**TASK STATEMENT**
Copy everything from the line containing "trials.thisN" down to the line containing "Between B and A, which is larger?", substituting "group" for each "series" and leaving the rest unchanged.

Dataset entries:
---*---

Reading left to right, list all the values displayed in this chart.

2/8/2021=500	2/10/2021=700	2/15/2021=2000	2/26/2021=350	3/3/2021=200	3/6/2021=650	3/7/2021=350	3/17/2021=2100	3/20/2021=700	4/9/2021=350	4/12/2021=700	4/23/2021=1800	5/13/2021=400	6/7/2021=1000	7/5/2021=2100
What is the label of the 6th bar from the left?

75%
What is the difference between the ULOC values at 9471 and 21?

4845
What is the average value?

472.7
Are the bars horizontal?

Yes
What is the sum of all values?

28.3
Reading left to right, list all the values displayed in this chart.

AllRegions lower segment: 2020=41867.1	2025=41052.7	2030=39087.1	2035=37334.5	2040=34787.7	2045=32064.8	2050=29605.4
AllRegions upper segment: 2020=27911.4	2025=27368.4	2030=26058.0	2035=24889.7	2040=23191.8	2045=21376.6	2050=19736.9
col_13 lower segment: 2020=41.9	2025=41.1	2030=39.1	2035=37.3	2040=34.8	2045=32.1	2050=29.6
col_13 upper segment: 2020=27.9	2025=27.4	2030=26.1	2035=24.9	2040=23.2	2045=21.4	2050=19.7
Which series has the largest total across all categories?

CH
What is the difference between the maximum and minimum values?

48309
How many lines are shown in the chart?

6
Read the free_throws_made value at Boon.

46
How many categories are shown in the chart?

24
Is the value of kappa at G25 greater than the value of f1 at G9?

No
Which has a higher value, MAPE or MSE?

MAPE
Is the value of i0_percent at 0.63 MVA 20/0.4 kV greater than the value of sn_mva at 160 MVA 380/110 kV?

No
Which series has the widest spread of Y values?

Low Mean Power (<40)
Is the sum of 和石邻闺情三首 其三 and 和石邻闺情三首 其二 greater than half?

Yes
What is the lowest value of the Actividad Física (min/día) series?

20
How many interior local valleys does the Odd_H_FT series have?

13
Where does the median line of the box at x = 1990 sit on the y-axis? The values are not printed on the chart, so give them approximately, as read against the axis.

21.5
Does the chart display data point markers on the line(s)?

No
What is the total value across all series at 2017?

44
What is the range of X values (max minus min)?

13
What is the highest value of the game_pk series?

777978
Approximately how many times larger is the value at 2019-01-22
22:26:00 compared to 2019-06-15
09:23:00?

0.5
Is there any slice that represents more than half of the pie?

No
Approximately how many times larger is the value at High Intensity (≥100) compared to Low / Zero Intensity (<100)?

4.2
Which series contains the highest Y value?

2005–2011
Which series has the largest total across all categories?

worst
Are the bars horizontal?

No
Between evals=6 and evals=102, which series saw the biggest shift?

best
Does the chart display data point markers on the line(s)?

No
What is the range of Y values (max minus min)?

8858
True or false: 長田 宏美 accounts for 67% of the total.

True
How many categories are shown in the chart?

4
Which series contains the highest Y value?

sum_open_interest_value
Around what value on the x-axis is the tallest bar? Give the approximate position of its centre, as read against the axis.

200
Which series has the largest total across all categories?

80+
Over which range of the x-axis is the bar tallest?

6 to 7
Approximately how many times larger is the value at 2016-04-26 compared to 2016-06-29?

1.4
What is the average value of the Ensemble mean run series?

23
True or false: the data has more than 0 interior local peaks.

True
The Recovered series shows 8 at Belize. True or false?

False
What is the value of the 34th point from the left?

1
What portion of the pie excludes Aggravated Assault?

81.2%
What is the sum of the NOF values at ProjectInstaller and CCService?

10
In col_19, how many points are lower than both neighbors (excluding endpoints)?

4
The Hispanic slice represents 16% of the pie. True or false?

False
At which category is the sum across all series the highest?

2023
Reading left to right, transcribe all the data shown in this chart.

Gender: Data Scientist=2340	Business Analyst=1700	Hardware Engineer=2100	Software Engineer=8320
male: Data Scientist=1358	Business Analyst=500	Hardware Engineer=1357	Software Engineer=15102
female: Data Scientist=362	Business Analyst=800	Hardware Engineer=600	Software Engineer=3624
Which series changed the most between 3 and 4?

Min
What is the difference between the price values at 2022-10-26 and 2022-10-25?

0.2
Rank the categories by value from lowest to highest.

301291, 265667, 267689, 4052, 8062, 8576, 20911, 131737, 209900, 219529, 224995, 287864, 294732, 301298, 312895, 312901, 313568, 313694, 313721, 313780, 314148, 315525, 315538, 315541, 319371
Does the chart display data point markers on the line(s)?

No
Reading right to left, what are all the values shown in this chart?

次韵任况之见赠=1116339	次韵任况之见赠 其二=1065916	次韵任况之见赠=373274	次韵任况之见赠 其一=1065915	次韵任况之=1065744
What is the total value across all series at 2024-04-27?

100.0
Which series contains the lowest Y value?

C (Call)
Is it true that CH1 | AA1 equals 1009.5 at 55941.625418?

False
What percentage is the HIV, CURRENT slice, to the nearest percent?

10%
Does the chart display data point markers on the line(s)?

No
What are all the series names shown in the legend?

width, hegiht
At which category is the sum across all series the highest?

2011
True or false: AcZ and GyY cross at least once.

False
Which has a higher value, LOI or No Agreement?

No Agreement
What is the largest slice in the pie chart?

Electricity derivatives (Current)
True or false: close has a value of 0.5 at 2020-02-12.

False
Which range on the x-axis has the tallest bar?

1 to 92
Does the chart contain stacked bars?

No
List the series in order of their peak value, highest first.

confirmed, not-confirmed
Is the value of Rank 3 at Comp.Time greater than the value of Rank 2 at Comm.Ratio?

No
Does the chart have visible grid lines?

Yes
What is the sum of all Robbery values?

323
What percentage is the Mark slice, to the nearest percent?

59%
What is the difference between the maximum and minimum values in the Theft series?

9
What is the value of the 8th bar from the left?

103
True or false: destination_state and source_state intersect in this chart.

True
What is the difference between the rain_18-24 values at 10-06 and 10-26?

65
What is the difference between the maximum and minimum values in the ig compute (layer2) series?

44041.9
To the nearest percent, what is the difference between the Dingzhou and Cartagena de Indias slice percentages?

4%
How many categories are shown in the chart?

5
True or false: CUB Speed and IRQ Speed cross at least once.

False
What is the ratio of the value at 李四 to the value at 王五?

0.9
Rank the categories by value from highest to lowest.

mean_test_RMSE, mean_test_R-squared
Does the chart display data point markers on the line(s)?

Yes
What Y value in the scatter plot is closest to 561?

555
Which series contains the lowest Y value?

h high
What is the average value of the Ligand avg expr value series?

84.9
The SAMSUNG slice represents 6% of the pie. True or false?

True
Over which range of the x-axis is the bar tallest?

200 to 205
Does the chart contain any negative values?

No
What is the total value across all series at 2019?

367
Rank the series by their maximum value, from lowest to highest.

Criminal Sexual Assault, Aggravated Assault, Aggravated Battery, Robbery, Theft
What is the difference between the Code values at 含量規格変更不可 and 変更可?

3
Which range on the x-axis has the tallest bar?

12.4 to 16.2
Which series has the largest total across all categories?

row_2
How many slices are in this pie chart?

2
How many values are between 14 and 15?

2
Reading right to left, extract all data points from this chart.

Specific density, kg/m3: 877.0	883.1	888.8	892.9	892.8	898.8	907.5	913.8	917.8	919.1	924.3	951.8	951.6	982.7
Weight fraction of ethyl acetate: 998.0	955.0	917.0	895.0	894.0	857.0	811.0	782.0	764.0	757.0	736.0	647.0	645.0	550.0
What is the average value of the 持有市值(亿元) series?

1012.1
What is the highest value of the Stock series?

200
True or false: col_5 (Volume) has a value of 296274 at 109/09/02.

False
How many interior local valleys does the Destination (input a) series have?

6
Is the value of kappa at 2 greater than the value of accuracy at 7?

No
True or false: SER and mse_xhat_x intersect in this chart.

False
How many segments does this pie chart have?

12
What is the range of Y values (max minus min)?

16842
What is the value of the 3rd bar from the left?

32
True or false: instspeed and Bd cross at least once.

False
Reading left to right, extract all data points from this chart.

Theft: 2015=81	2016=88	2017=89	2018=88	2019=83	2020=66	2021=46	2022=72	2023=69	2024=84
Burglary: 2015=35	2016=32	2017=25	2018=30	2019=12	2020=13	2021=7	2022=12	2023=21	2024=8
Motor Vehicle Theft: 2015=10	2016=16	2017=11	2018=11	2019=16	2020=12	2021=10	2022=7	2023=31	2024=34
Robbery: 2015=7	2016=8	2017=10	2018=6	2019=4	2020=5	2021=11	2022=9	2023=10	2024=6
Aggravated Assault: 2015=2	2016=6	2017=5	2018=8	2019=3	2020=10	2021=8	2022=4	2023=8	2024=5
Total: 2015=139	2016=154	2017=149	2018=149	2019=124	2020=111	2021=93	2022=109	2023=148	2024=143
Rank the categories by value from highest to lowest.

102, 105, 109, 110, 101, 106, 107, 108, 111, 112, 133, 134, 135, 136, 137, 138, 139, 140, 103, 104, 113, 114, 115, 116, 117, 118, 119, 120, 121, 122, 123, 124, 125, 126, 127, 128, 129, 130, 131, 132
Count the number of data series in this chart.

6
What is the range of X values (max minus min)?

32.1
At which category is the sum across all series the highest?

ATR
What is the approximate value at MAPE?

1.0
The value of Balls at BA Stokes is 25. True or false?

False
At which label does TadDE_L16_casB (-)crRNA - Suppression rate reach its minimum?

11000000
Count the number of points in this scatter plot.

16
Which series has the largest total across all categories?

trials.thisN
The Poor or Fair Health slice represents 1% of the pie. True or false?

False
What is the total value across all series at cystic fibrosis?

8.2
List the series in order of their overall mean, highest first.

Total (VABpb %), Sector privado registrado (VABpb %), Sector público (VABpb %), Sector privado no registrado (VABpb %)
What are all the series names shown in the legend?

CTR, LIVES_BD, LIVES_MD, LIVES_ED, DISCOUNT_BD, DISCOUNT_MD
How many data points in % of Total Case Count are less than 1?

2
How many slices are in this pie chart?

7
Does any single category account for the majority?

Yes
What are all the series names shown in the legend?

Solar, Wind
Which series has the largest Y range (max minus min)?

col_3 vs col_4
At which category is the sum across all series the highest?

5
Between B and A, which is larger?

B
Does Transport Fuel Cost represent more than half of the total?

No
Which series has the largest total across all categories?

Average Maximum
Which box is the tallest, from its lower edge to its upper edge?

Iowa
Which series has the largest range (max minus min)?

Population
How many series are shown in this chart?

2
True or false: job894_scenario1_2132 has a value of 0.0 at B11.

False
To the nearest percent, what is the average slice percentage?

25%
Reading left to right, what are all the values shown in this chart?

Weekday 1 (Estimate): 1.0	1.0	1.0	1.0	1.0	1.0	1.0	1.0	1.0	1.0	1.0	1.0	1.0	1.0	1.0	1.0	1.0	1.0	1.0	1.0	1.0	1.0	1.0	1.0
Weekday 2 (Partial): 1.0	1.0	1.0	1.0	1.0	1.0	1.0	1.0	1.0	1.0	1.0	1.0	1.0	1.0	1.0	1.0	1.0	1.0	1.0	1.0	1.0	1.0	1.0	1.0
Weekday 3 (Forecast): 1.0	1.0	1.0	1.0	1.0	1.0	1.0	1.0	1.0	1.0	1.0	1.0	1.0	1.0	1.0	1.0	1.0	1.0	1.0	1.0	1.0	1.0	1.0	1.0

---*---

**WRITTEN SOLUTION**
trials.thisN
The Poor or Fair Health slice represents 1% of the pie. True or false?

False
What is the total value across all group at cystic fibrosis?

8.2
List the group in order of their overall mean, highest first.

Total (VABpb %), Sector privado registrado (VABpb %), Sector público (VABpb %), Sector privado no registrado (VABpb %)
What are all the group names shown in the legend?

CTR, LIVES_BD, LIVES_MD, LIVES_ED, DISCOUNT_BD, DISCOUNT_MD
How many data points in % of Total Case Count are less than 1?

2
How many slices are in this pie chart?

7
Does any single category account for the majority?

Yes
What are all the group names shown in the legend?

Solar, Wind
Which group has the largest Y range (max minus min)?

col_3 vs col_4
At which category is the sum across all group the highest?

5
Between B and A, which is larger?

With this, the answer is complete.